I
was in the middle of reading Coxhead and Jayasuriya (2008) for my background
chapter on the Philippines, but felt a stronger urge to write about my day,
instead, because of a girl talking animatedly to her mother in the Cuba Café.
The Gift of a Chance Meeting
The
temperatures in Palmy have certainly fluctuated. As told by a local, the fall
weather should be coming to a close these present months to send the entire
country spinning into winter here below the equator, but that autumn should be
much colder than it has been. In contradiction to this testimony, the climate
has more like lumbered towards winter, an almost grudging transition that
features warm and sunny days, but at sundown when the valley is blanketed by
darkness the air gets a refrigerator chill, buttressed by a wind that flushes
repeatedly across the city. In the evenings, my flat goes bleak and I pull out
the layers of bed clothes and socks, and attempt to stay warm as I read at my
desk beneath a dimming light bulb. On such nights, I crave a crackling hearth
to stay warm.
After
a failed attempt to notarize two statutory of declarations at the Courthouse by
the Square, I decided to duck into the city library and came upon two books
deep in the social science section, which might be interesting – nonfictions
about Jackie Kennedy and the other about being a Bhutto by the niece of Benazir
Bhutto, slain Prime Minister of Pakistan.
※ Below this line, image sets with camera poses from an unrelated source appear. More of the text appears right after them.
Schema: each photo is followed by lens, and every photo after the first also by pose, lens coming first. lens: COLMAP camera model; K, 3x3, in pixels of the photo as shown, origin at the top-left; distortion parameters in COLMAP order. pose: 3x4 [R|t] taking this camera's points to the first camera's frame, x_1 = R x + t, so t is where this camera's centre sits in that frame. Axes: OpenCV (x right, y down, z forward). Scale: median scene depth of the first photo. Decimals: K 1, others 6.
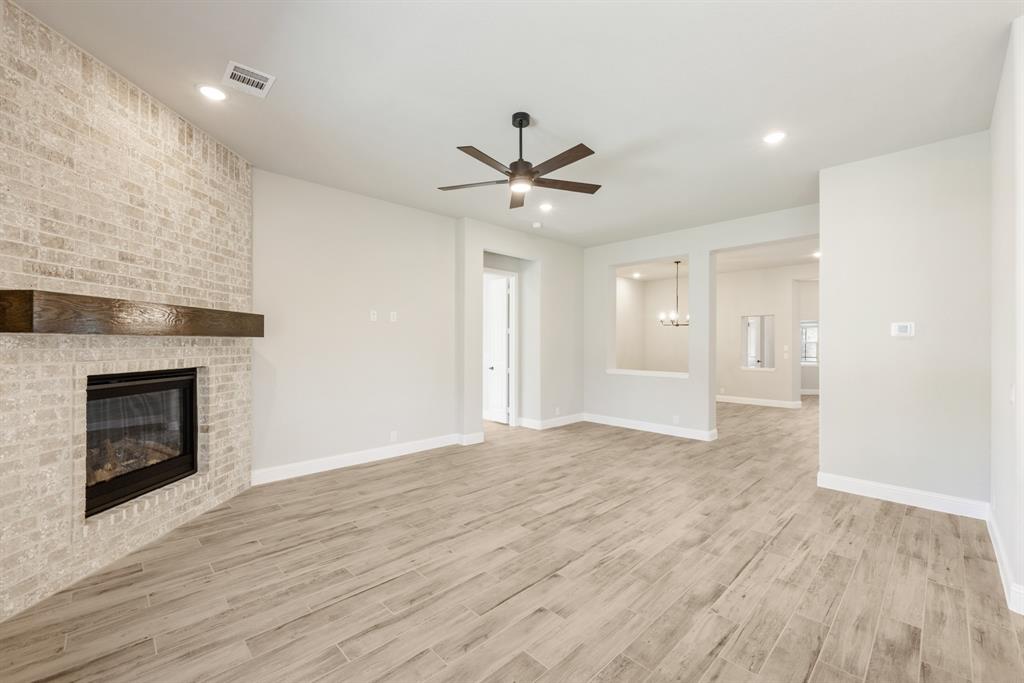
lens RADIAL K [[419.2, 0, 502.4], [0, 419.2, 343.3], [0, 0, 1]] dist [-0.002150, -0.001308]
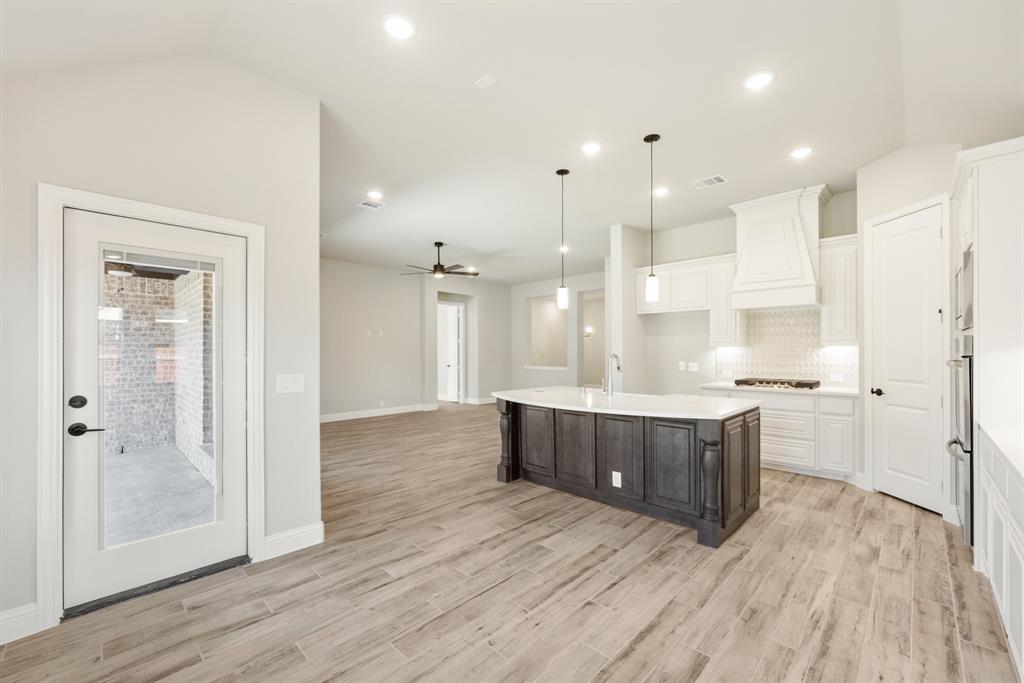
lens RADIAL K [[419.2, 0, 516.3], [0, 419.2, 350.6], [0, 0, 1]] dist [-0.002150, -0.001308]
pose [[0.998867, -0.005865, 0.047221, 0.315699], [0.005983, 0.999979, -0.002359, 0.019543], [-0.047206, 0.002639, 0.998882, -1.098780]]
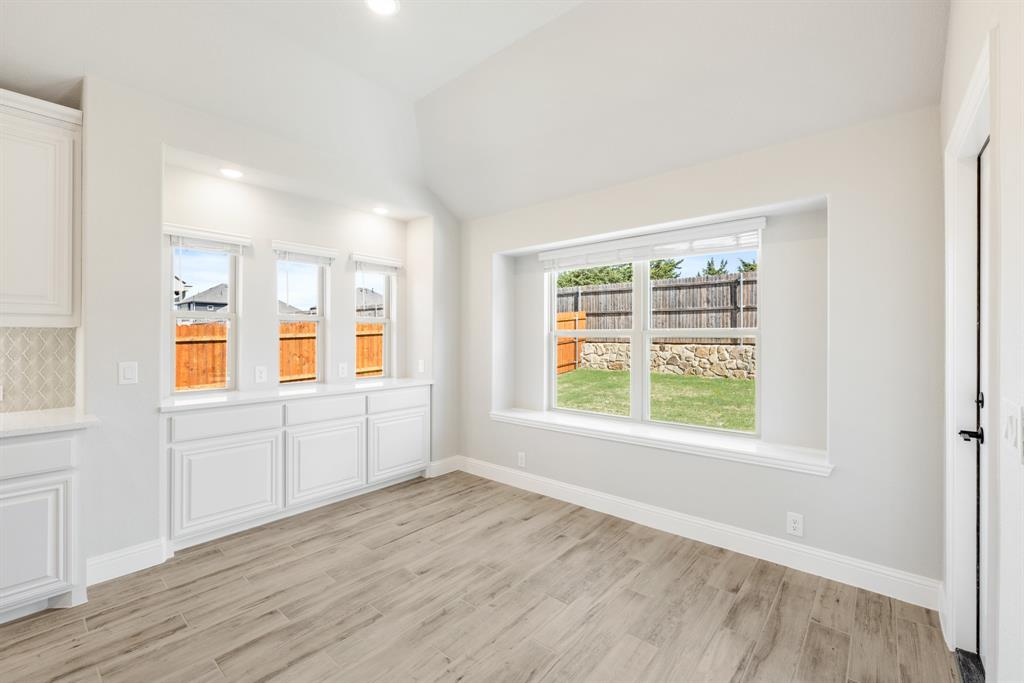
lens RADIAL K [[432.8, 0, 521.8], [0, 432.8, 336.2], [0, 0, 1]] dist [-0.005557, 0.000766]
pose [[-0.993307, -0.005507, -0.115372, 0.278447], [-0.005503, 0.999985, -0.000348, 0.018781], [0.115373, 0.000290, -0.993322, 0.010598]]
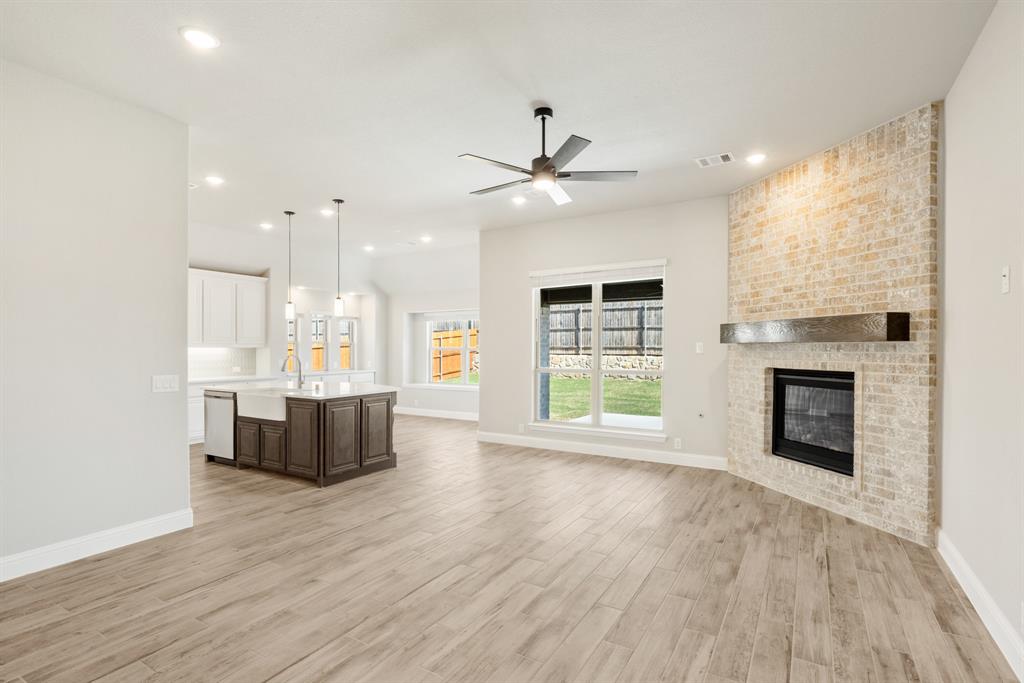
lens RADIAL K [[496.2, 0, 503.3], [0, 496.2, 353.4], [0, 0, 1]] dist [-0.003856, 0.000832]
pose [[-0.968443, -0.002233, -0.249227, 0.387413], [-0.005167, 0.999925, 0.011119, 0.002368], [0.249183, 0.012056, -0.968381, 1.937784]]
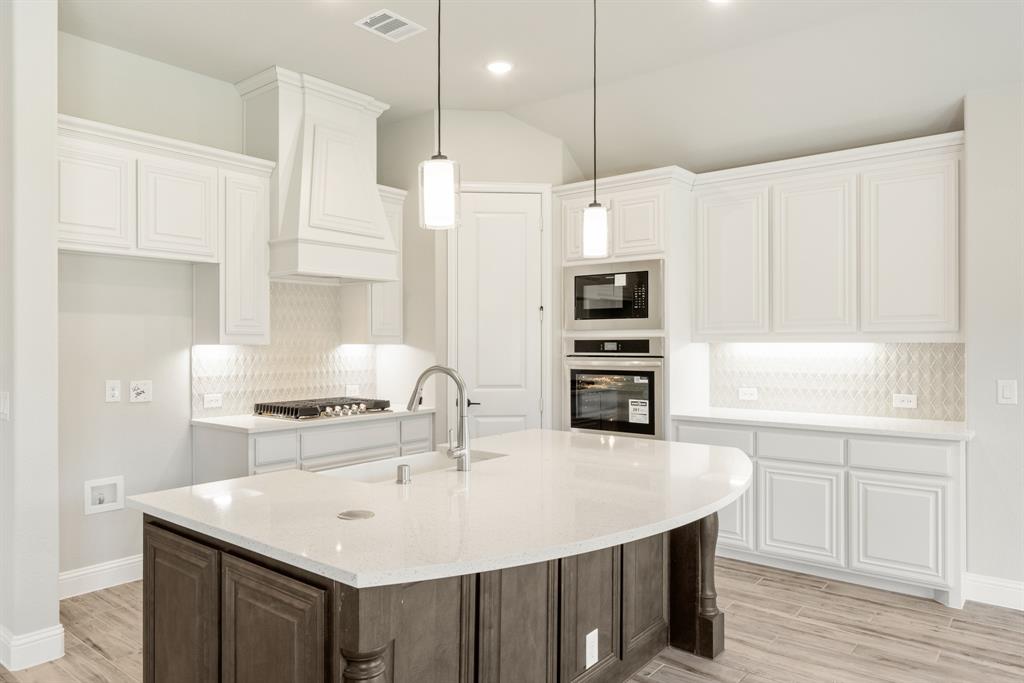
lens RADIAL K [[682.0, 0, 482.0], [0, 682.0, 338.6], [0, 0, 1]] dist [-0.003344, 0.004291]
pose [[-0.112590, 0.002686, 0.993638, -0.124123], [0.002933, 0.999993, -0.002371, 0.000282], [-0.993637, 0.002648, -0.112597, 0.154742]]
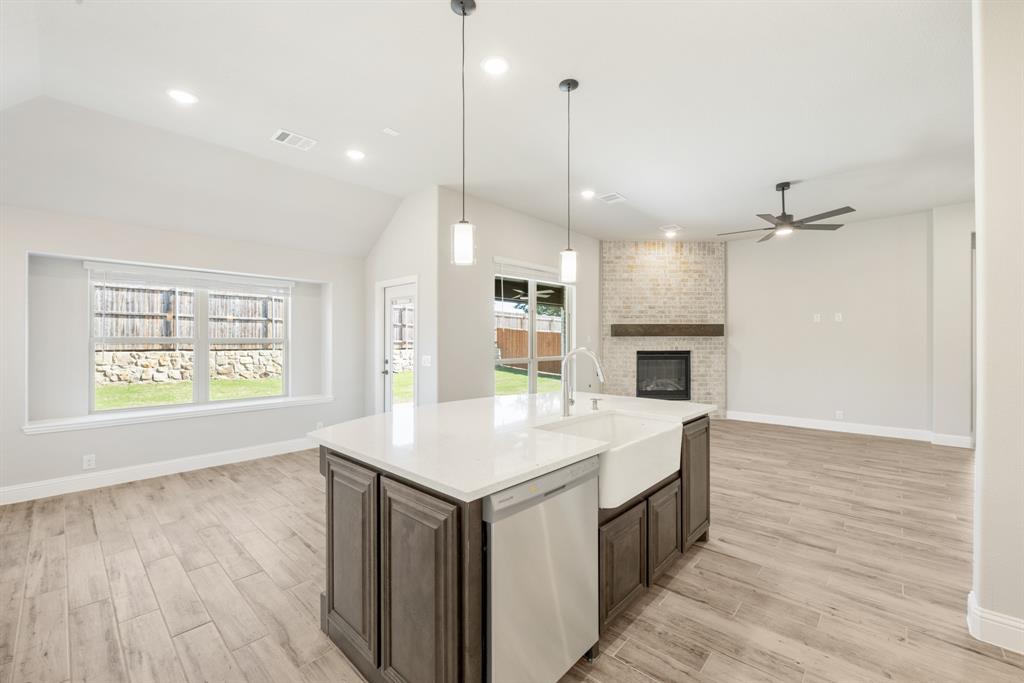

I don’t know whether I’ll finish
either one, but I like to have non-academic writing around that might serve as
guilty pleasure. Later, I stopped into the Cuba Café on George Street to linger over a latte and some other readings that I had put aside in order to concentrate on more pressing matters. And no, I don’t refer here to blogging. My mind stepped in and out of the reading, though, and found a few, disjointed stray thoughts (mine) materializing into spoken words (also mine) in the Café. In between these not-so-mindful mutterings, a girl’s voice floated into my stream of consciousness from the next table over. She talked about her day to her mother. Though my ears could catch only very stray bits of what she was saying, I discerned that she was giving an account of something in her day that was perhaps troubling to her. I was enamored by the simplicity of her world – the one she experiences as a child – and almost envied the way her world revolved around encumbrances equaling a jug of milk that had toppled over. And, though the issues involved might have been gargantuan in her eyes, in fact they were not. I liked knowing this truth about her reality, a secret all adults know about a child’s life but don’t share with the child. Understanding the scale of her worries also minimizes the circumference of the scale of pressures affecting me. At that precise moment, her world became mine; all my worries disappeared and I was simply sitting at a coffee table taking notes on readings, sipping a latte, and enjoying the amicability of the cafe atmosphere.
This
distant interaction between two strangers reminded me of the mindfulness skills
my learning group discussed at the Stress Less workshop earlier on Friday afternoon, reinforcing the idea that the simplicity on which all relationships should be built could eliminate the
complexities that people create in their minds, project into their spheres of
influence that entangle people who may not want to be tethered in them. However,
for whatever reasons, as children become adults, complications become more
frequent and ever increasingly bigger, and has the unfortunate effect of creating big children who are 30, 40, 50, and 60 years old.
She,
the affecting girl in the café, reminds that complications are the result of
our own machinations and untangling them before they’re projected into unmanageable monsters can eliminate
unnecessary problems within and around our spheres of influence. This girl was my food for
thought for the week and was the reason for today’s blog.